== Segment start ==

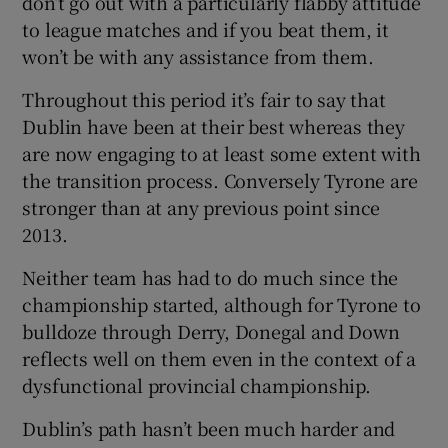
don’t go out with a particularly flabby attitude
to league matches and if you beat them, it
won’t be with any assistance from them.
Throughout this period it’s fair to say that
Dublin have been at their best whereas they
are now engaging to at least some extent with
the transition process. Conversely Tyrone are
stronger than at any previous point since
2013.
Neither team has had to do much since the
championship started, although for Tyrone to
bulldoze through Derry, Donegal and Down
reflects well on them even in the context of a
dysfunctional provincial championship.
Dublin’s path hasn’t been much harder and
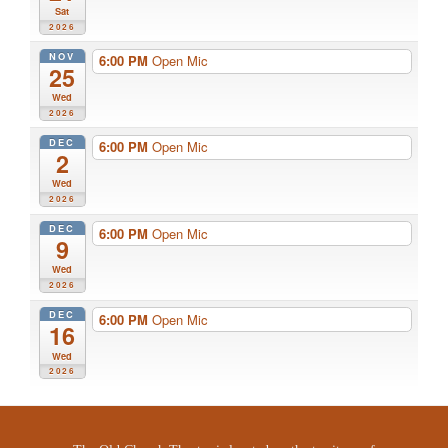
Sat
2026
NOV
6:00 PM
Open Mic
25
Wed
2026
DEC
6:00 PM
Open Mic
2
Wed
2026
DEC
6:00 PM
Open Mic
9
Wed
2026
DEC
6:00 PM
Open Mic
16
Wed
2026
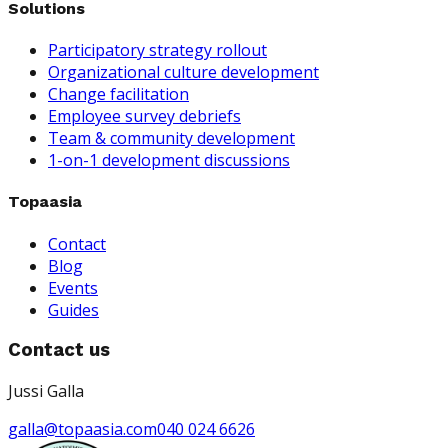
Solutions
Participatory strategy rollout
Organizational culture development
Change facilitation
Employee survey debriefs
Team & community development
1-on-1 development discussions
Topaasia
Contact
Blog
Events
Guides
Contact us
Jussi Galla
galla@topaasia.com
040 024 6626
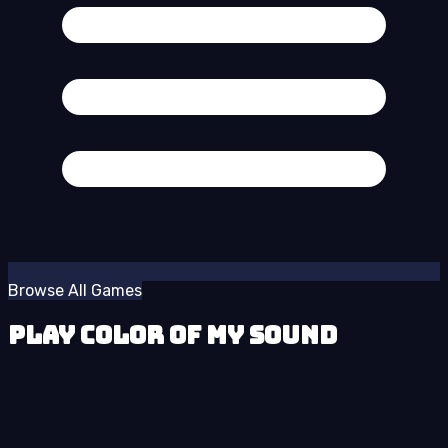
Browse All Games
Play Color of My Sound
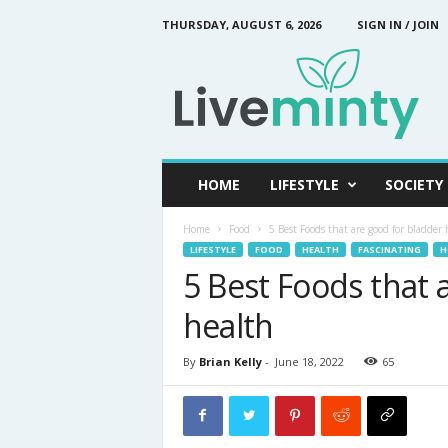
THURSDAY, AUGUST 6, 2026
SIGN IN / JOIN
L
i
v
e
M
i
n
HOME
LIFESTYLE
SOCIETY
t
y
Home
Food
5 Best Foods that are good for bladder 
LIFESTYLE
FOOD
HEALTH
FASCINATING
H
5 Best Foods that 
health
By
Brian Kelly
-
June 18, 2022
65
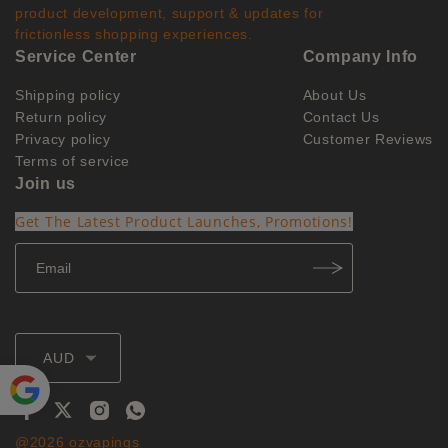
product development, support & updates for
frictionless shopping experiences.
Service Center
Company Info
Shipping policy
About Us
Return policy
Contact Us
Privacy policy
Customer Reviews
Terms of service
Join us
Get The Latest Product Launches, Promotions!
AUD
Powe
@2026 ozvapings
red by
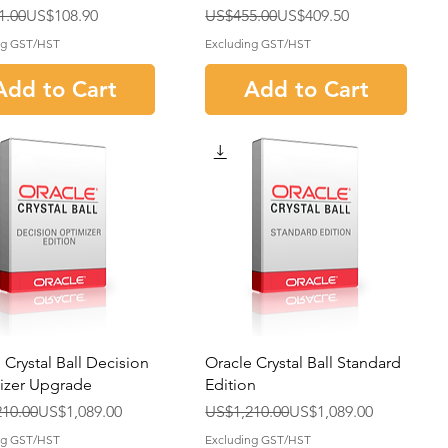
r Price
rice
Regular Price
Sale Price
1.00
US$108.90
US$455.00
US$409.50
ng GST/HST
Excluding GST/HST
Add to Cart
Add to Cart
 Crystal Ball Decision
Oracle Crystal Ball Standard
izer Upgrade
Edition
r Price
rice
Regular Price
Sale Price
10.00
US$1,089.00
US$1,210.00
US$1,089.00
ng GST/HST
Excluding GST/HST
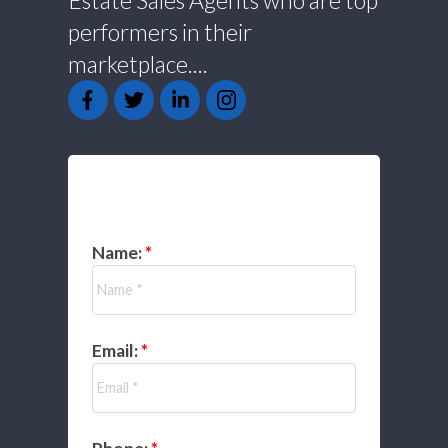
Estate Sales Agents who are top
performers in their
marketplace....
GET IN TOUCH
Name:
Email:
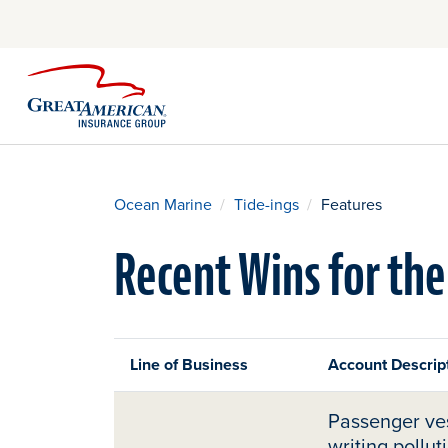
Ocean Marine
Tide-ings
Features
Recent Wins for the
Line of Business
Account Descript
Passenger ves
writing pollut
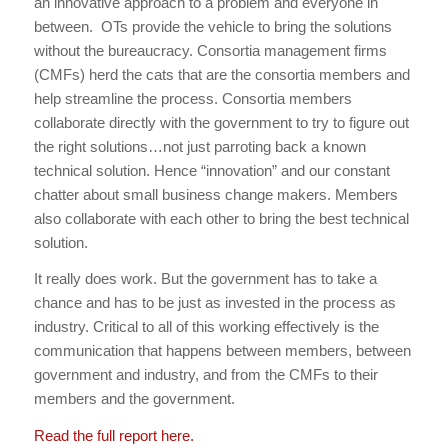
an innovative approach to a problem and everyone in
between. OTs provide the vehicle to bring the solutions
without the bureaucracy. Consortia management firms
(CMFs) herd the cats that are the consortia members and
help streamline the process. Consortia members
collaborate directly with the government to try to figure out
the right solutions…not just parroting back a known
technical solution. Hence “innovation” and our constant
chatter about small business change makers. Members
also collaborate with each other to bring the best technical
solution.
It really does work. But the government has to take a
chance and has to be just as invested in the process as
industry. Critical to all of this working effectively is the
communication that happens between members, between
government and industry, and from the CMFs to their
members and the government.
Read the full report here.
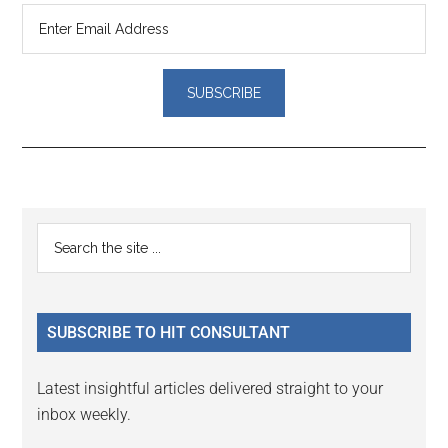
Reader
Primary
Search
Interactions
the
Sidebar
site
...
SUBSCRIBE TO HIT CONSULTANT
Latest insightful articles delivered straight to your
inbox weekly.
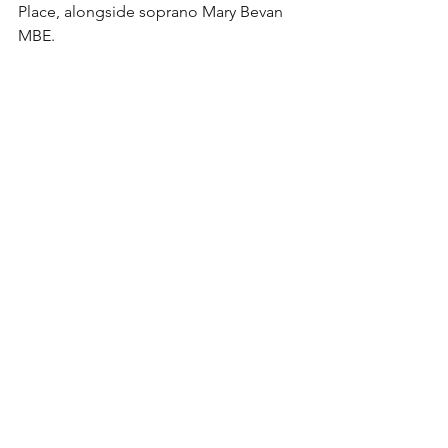
Place, alongside soprano Mary Bevan 
MBE.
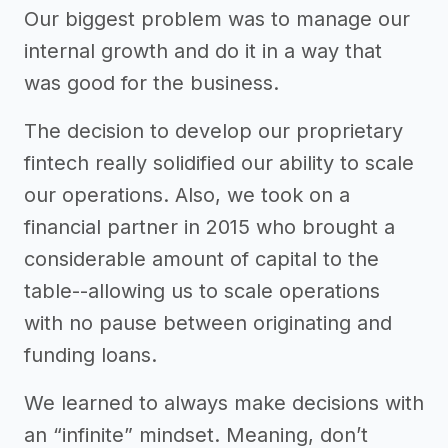
Our biggest problem was to manage our
internal growth and do it in a way that
was good for the business.
The decision to develop our proprietary
fintech really solidified our ability to scale
our operations. Also, we took on a
financial partner in 2015 who brought a
considerable amount of capital to the
table--allowing us to scale operations
with no pause between originating and
funding loans.
We learned to always make decisions with
an “infinite” mindset. Meaning, don’t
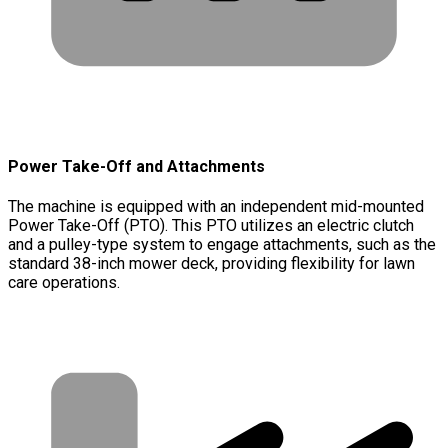
Power Take-Off and Attachments
The machine is equipped with an independent mid-mounted
Power Take-Off (PTO). This PTO utilizes an electric clutch
and a pulley-type system to engage attachments, such as the
standard 38-inch mower deck, providing flexibility for lawn
care operations.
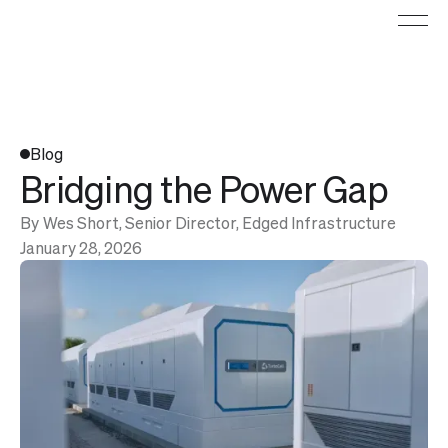
Blog
Bridging the Power Gap
By
Wes Short, Senior Director, Edged Infrastructure
January 28, 2026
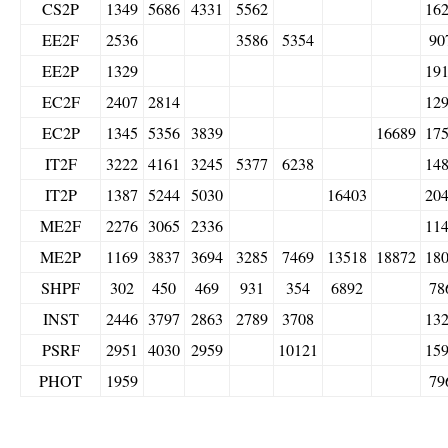
CS2P
1349
5686
4331
5562
16
EE2F
2536
3586
5354
90
EE2P
1329
19
EC2F
2407
2814
12
EC2P
1345
5356
3839
16689
17
IT2F
3222
4161
3245
5377
6238
14
IT2P
1387
5244
5030
16403
20
ME2F
2276
3065
2336
11
ME2P
1169
3837
3694
3285
7469
13518
18872
18
SHPF
302
450
469
931
354
6892
78
INST
2446
3797
2863
2789
3708
13
PSRF
2951
4030
2959
10121
15
PHOT
1959
79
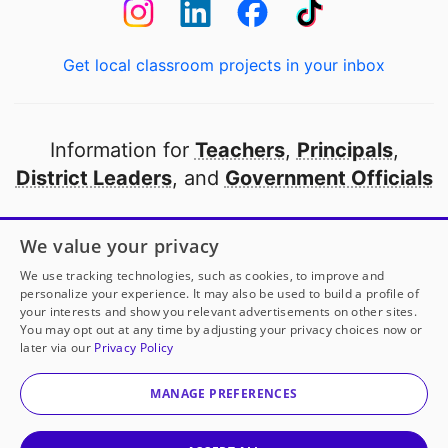
Get local classroom projects in your inbox
Information for
Teachers
,
Principals
,
District Leaders
, and
Government Officials
Open to every public school in America
We value your privacy
thanks to
our partners
We use tracking technologies, such as cookies, to improve and
personalize your experience. It may also be used to build a profile of
your interests and show you relevant advertisements on other sites.
Partner with DonorsChoose
You may opt out at any time by adjusting your privacy choices now or
later via our
Privacy Policy
© 2000-
2026
DonorsChoose, a 501(c)(3) not-for-profit
corporation.
MANAGE PREFERENCES
Privacy policy
|
Manage Cookies
|
Terms of use
|
Schools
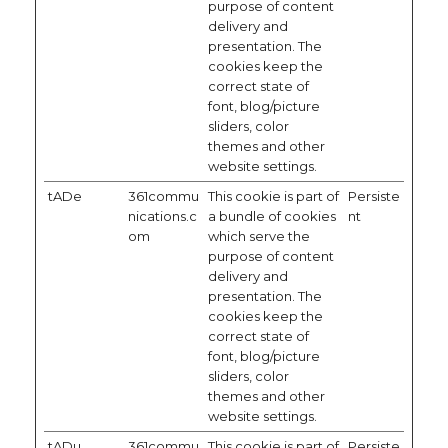
purpose of content
delivery and
presentation. The
cookies keep the
correct state of
font, blog/picture
sliders, color
themes and other
website settings.
tADe
361commu
This cookie is part of
Persiste
nications.c
a bundle of cookies
nt
om
which serve the
purpose of content
delivery and
presentation. The
cookies keep the
correct state of
font, blog/picture
sliders, color
themes and other
website settings.
tADu
361commu
This cookie is part of
Persiste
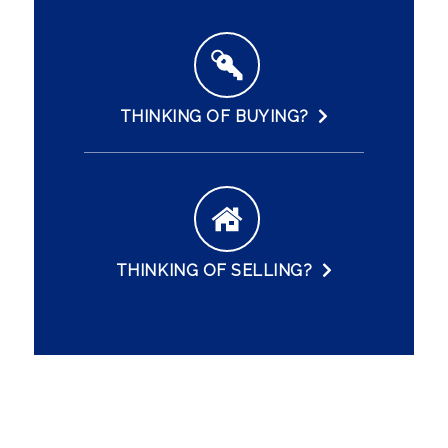
THINKING OF BUYING?
THINKING OF SELLING?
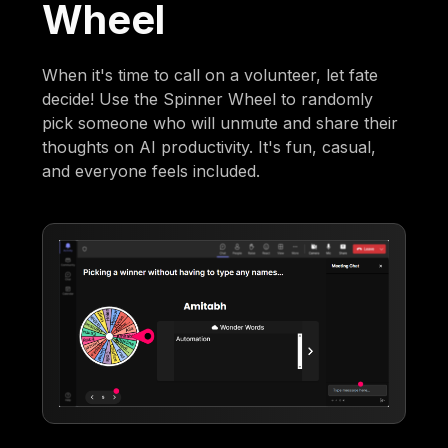
Wheel
When it's time to call on a volunteer, let fate
decide! Use the Spinner Wheel to randomly
pick someone who will unmute and share their
thoughts on AI productivity. It's fun, casual,
and everyone feels included.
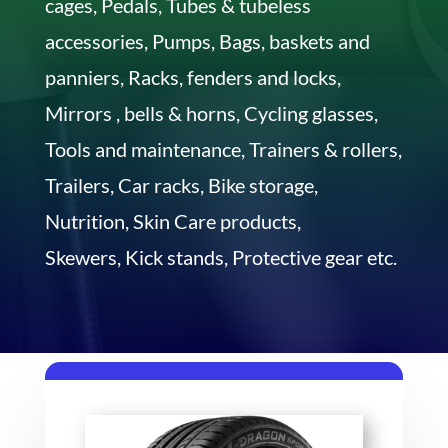
cages, Pedals, Tubes & tubeless
accessories, Pumps, Bags, baskets and
panniers, Racks, fenders and locks,
Mirrors , bells & horns, Cycling glasses,
Tools and maintenance, Trainers & rollers,
Trailers, Car racks, Bike storage,
Nutrition, Skin Care products,
Skewers, Kick stands, Protective gear etc.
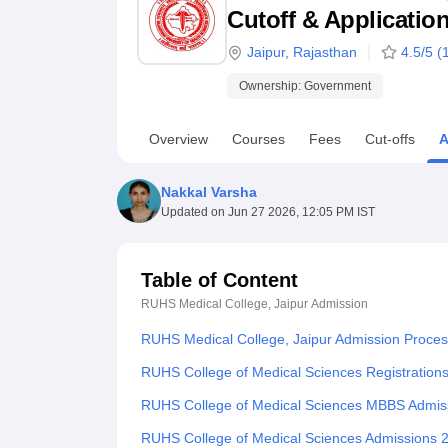
B.E /B.Tech
M.E /M.Tech
MBA
LLM
MBBS
M.D
M.S.
B.Des
M.Des
Cutoff & Applicatio
LPU Reviews
UPES Reviews
MIT Manipal Reviews
MAHE Reviews
VIT U
Jaipur
,
Rajasthan
4.5
/5 (
Ownership:
Government
Overview
Courses
Fees
Cut-offs
A
Nakkal Varsha
Updated on
Jun 27 2026, 12:05 PM IST
Table of Content
RUHS Medical College, Jaipur
Admission
RUHS Medical College, Jaipur Admission Proce
RUHS College of Medical Sciences Registration
RUHS College of Medical Sciences MBBS Admis
RUHS College of Medical Sciences Admissions 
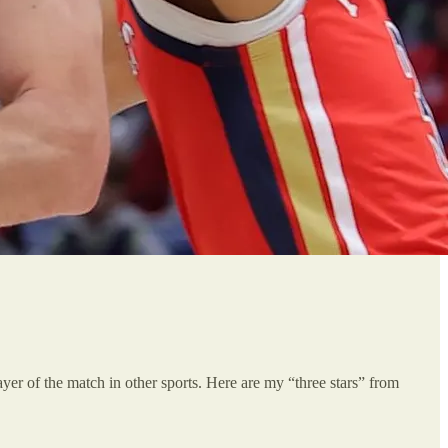
player of the match in other sports. Here are my “three stars” from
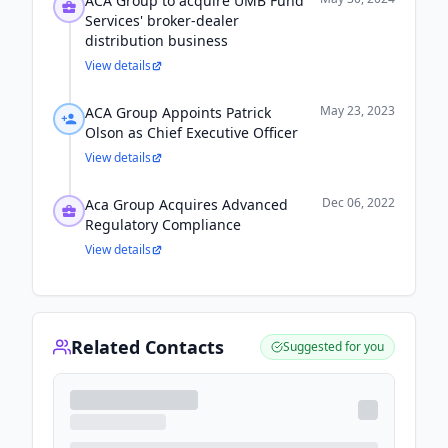
ACA Group to acquire UMB Fund
Services' broker-dealer
distribution business
View details
May 23, 2023
ACA Group Appoints Patrick
Olson as Chief Executive Officer
View details
Dec 06, 2022
Aca Group Acquires Advanced
Regulatory Compliance
View details
Related Contacts
Suggested for you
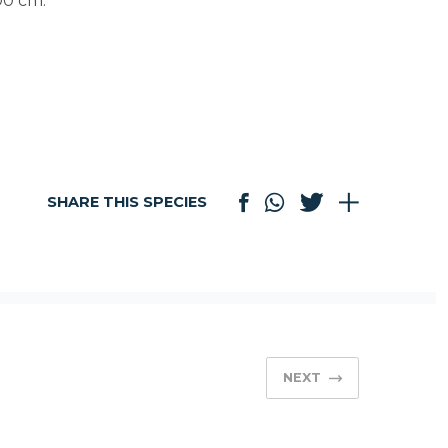
100 cm.
SHARE THIS SPECIES
NEXT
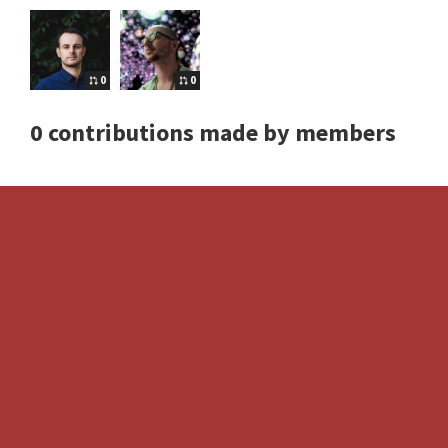
0
0
0 contributions made by members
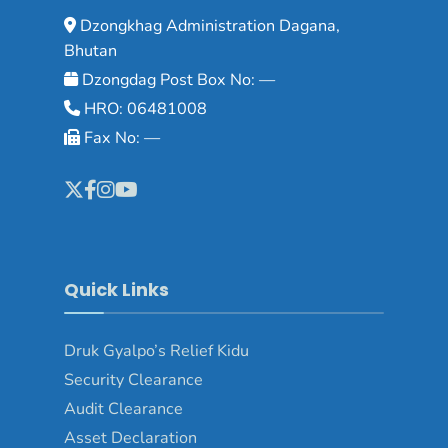
Dzongkhag Administration Dagana,
Bhutan
Dzongdag Post Box No: —
HRO: 06481008
Fax No: —
Quick Links
Druk Gyalpo’s Relief Kidu
Security Clearance
Audit Clearance
Asset Declaration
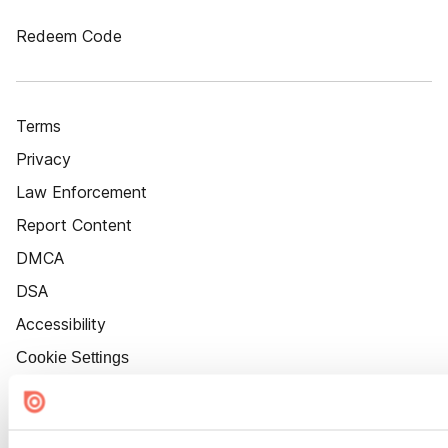
Redeem Code
Terms
Privacy
Law Enforcement
Report Content
DMCA
DSA
Accessibility
Cookie Settings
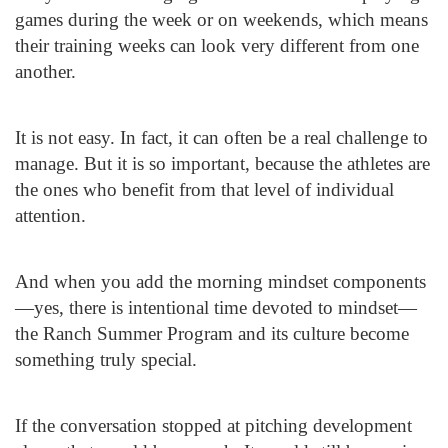
games during the week or on weekends, which means
their training weeks can look very different from one
another.
It is not easy. In fact, it can often be a real challenge to
manage. But it is so important, because the athletes are
the ones who benefit from that level of individual
attention.
And when you add the morning mindset components
—yes, there is intentional time devoted to mindset—
the Ranch Summer Program and its culture become
something truly special.
If the conversation stopped at pitching development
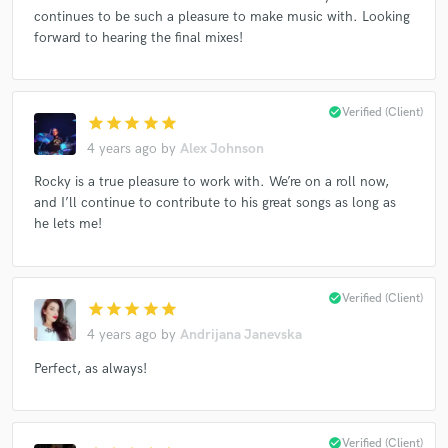
continues to be such a pleasure to make music with. Looking
forward to hearing the final mixes!
Make Amazing Music
check_circle
Verified (Client)
Fund and work on your project through our
star
star
star
star
star
secure platform. Payment is only released when
4 years ago
by
Alex Johnson
work is complete.
Rocky is a true pleasure to work with. We’re on a roll now,
and I’ll continue to contribute to his great songs as long as
he lets me!
check_circle
Verified (Client)
star
star
star
star
star
4 years ago
by
Andrijana Janevska
Perfect, as always!
check_circle
Verified (Client)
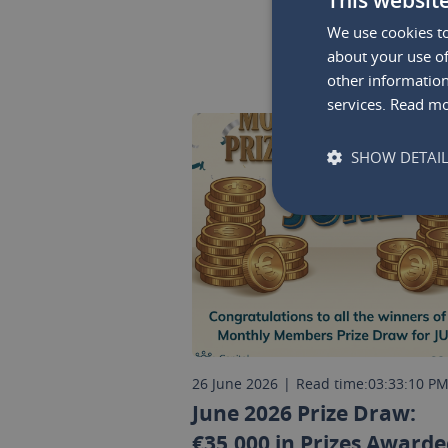
We use cookies to
about your use of
other information
services.
Read m
SHOW DETAI
26 June 2026
|
Read time:
03:33:10 P
June 2026 Prize Draw:
€35,000 in Prizes Awarde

== Segment end ==

Line by line, check the material above for the word "your", then give the number of lines that hold it and nothing else.

__Response to this exercise__.
8